We used Mean Absolute Error (MAE) to evaluate our models. MAE is easy to interpret (it tells us, on average, how far our predictions are from the true values) and is more robust to outliers than squared-error metrics.

Results

We trained two models as an initial comparison:

Linear Regression (baseline): MAE = 0.497
Random Forest Regressor: MAE = 0.478

The Random Forest model outperformed the linear baseline, indicating that non-linear patterns exist between recipe features and user ratings.

Next Steps

Future improvements may include experimenting with additional features like recipe tags, natural language processing of the description field, or clustering recipes by cuisine type.

Baseline Model

For our baseline, we used a Linear Regression model to predict the average recipe rating. The purpose of this model is to establish a simple benchmark against which we can compare more complex models later.

Features and Their Types

We included the following features in our baseline model:

minutes (quantitative): Total preparation time
n_steps (quantitative): Number of steps in the recipe
n_ingredients (quantitative): Number of ingredients used

There were no ordinal or nominal features in this model, so no categorical encoding was necessary.

Preprocessing

Before fitting the model, we standardized all numeric features using StandardScaler to ensure they were on comparable scales. This is important for linear models, as features on larger scales can disproportionately affect the regression weights.

Performance

We trained the model on 80% of the data and tested it on the remaining 20%, using Mean Absolute Error (MAE) as our evaluation metric.

Baseline Model MAE: 0.498

This MAE reflects the average absolute difference between predicted and actual ratings. While not highly accurate, the model serves its purpose as a simple benchmark. The relatively straightforward structure and few input features help us interpret the results and compare against more advanced approaches like Random Forests.

Conclusion

This baseline model is not expected to be highly predictive, but it provides a useful reference point. Any future models that incorporate non-linear relationships, additional features, or interaction terms should ideally outperform this model in terms of MAE.

Final Model

To improve prediction performance over our baseline, we engineered new features based on domain knowledge and used a Random Forest Regressor with hyperparameter tuning via cross-validation.

Feature Engineering

We added three features that better capture recipe complexity and non-linear patterns:

log_minutes:
Cooking time (minutes) is right-skewed. Taking the log (log1p) reduces this skew, making the model less sensitive to extremely long recipes and improving generalization.
ingredient_bin:
Based on earlier visualizations, we saw that recipes with 6–15 ingredients tend to receive higher ratings. Binning n_ingredients into intervals (e.g., ‘0–5’, ‘6–10’, etc.) allows us to represent this non-linear relationship effectively.
minutes_n_steps (interaction feature):
We created a new feature that multiplies minutes by n_steps to represent overall recipe complexity. A recipe that takes both a long time and many steps might impact user perception and ratings more than either feature alone.
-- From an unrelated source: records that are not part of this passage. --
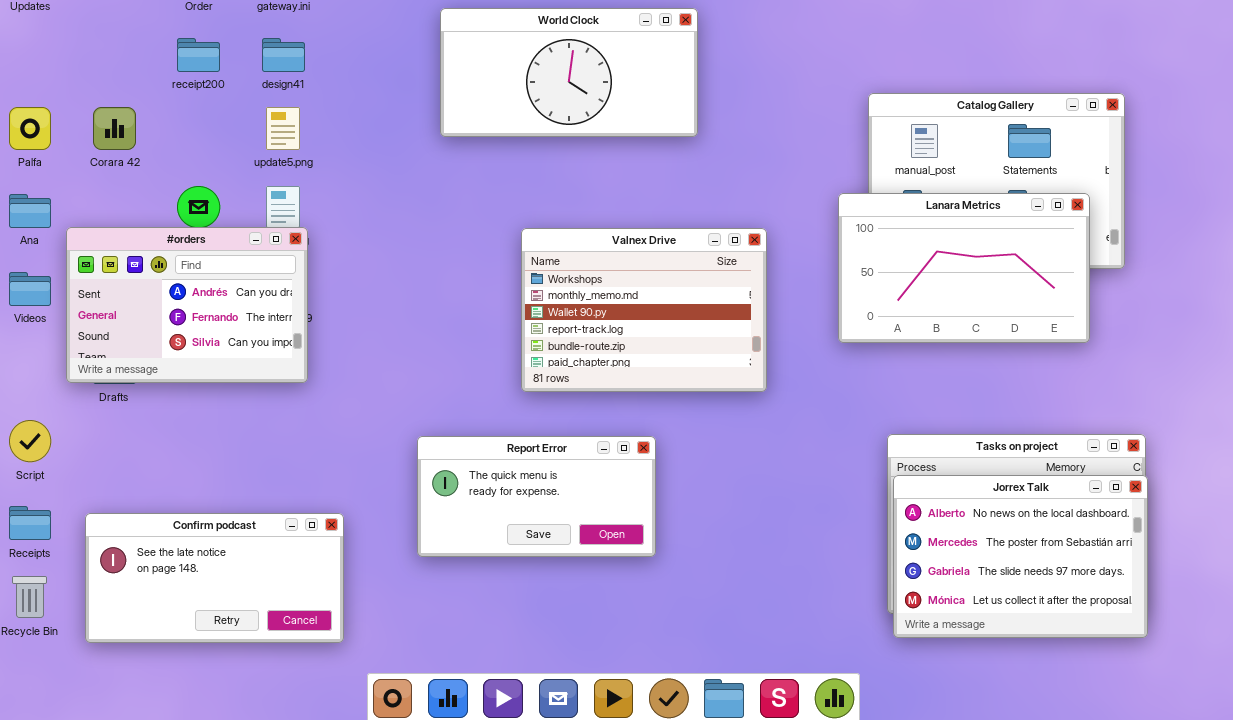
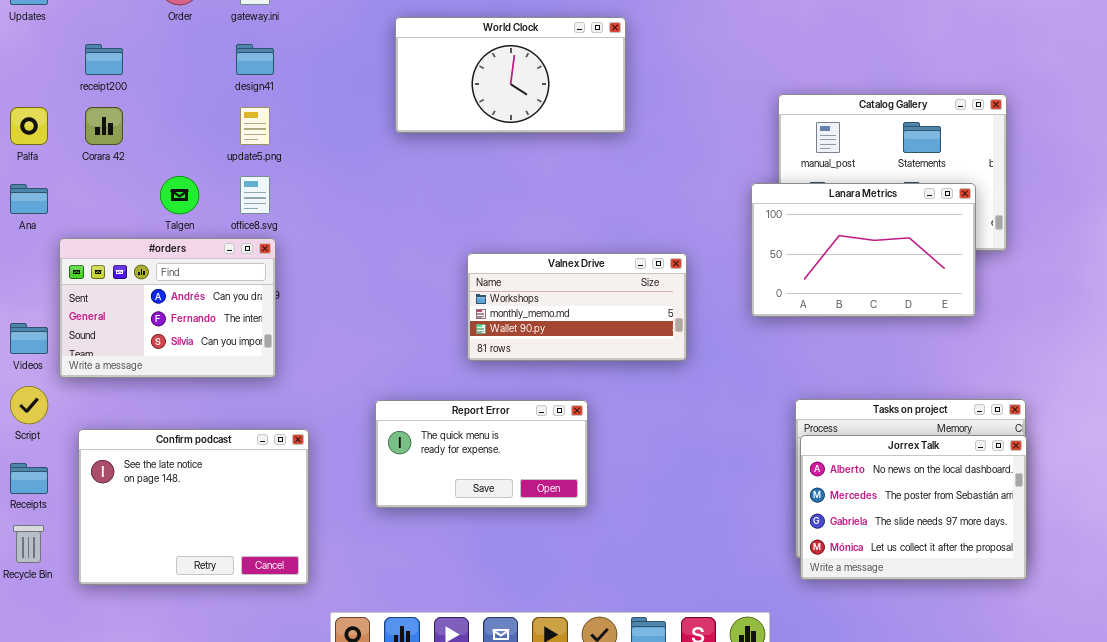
receipt200: [177,38,220,72] -> [85,44,123,75], moved
#orders: [66,227,308,383] -> [59,238,276,378], moved
Valnex Drive: [521,228,767,392] -> [467,253,687,361], resized
Videos: [9,272,51,306] -> [10,323,48,354], moved
Confirm podcast: [85,513,344,643] -> [78,429,309,585], resized

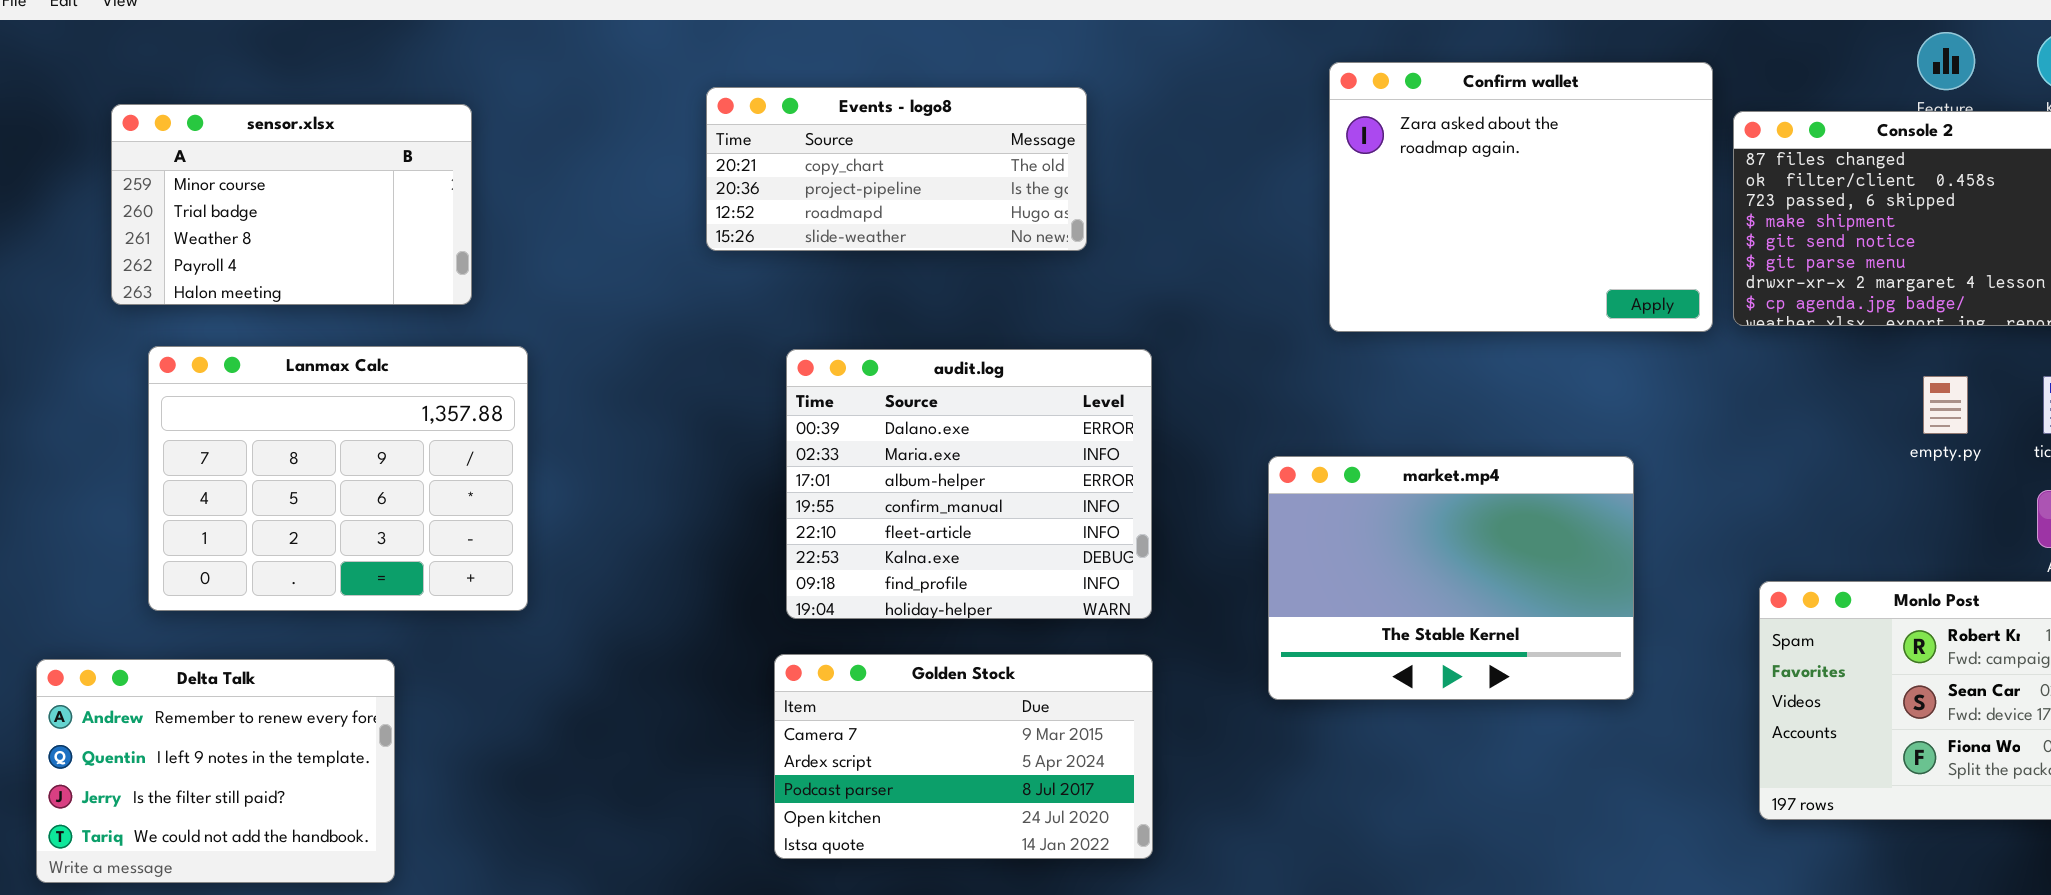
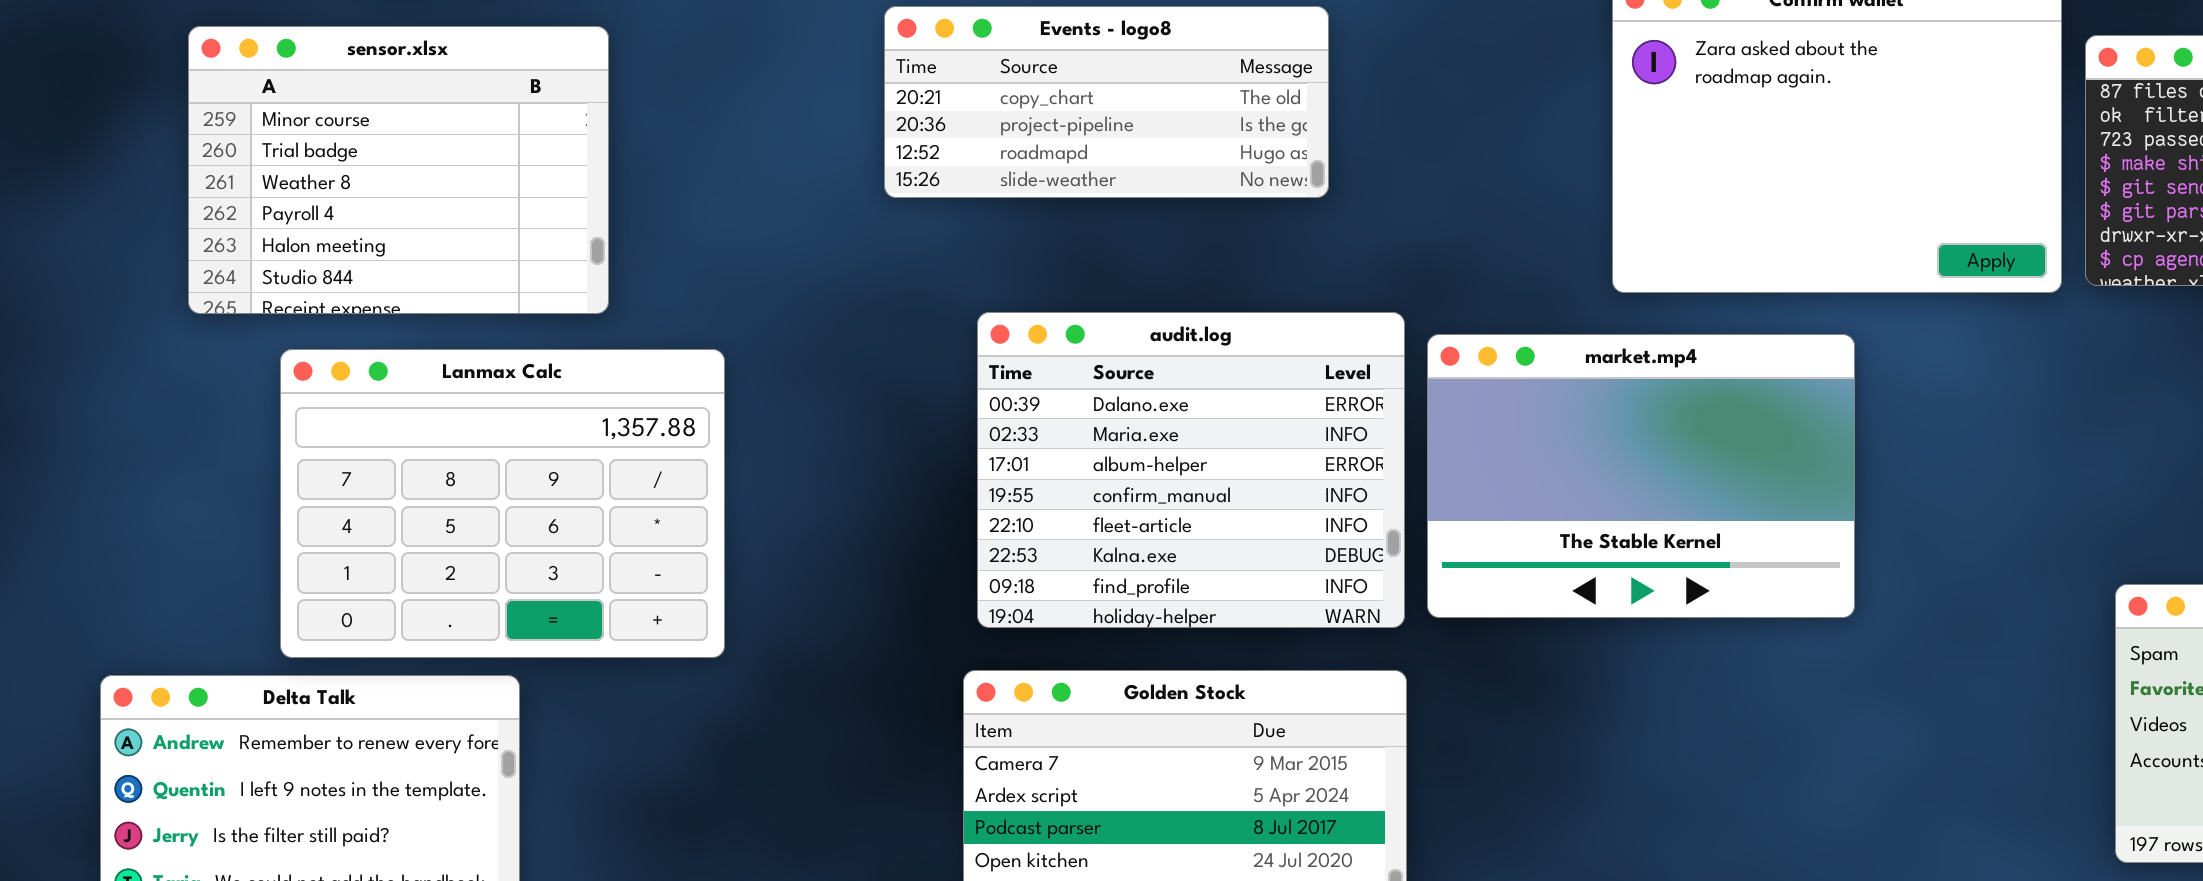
sensor.xlsx: [111,104,472,305] -> [188,26,609,314], resized
Lanmax Calc: [148,346,528,611] -> [280,349,725,658], moved
market.mp4: [1268,456,1634,700] -> [1427,334,1855,618], moved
Modeling and Hyperparameter Tuning

We used a RandomForestRegressor because it’s well-suited for capturing non-linear relationships and interactions between features. We performed a grid search over the following hyperparameters:

n_estimators: number of trees in the forest ([50, 100, 200])
max_depth: maximum depth of the trees ([None, 10, 20])
min_samples_split: minimum samples required to split a node ([2, 5, 10])

Hyperparameters were selected using 5-fold cross-validation with Mean Absolute Error (MAE) as the scoring metric.

Best Hyperparameters:
n_estimators = 200, max_depth = None, min_samples_split = 2

Model Performance

Model	MAE
Baseline (Linear Regression)	0.498
Final Model (Random Forest)	0.491

The final model achieves a MAE of 0.491, showing a modest but meaningful improvement over the baseline model. This indicates that the additional features and the more flexible model architecture help better capture user preferences based on recipe characteristics.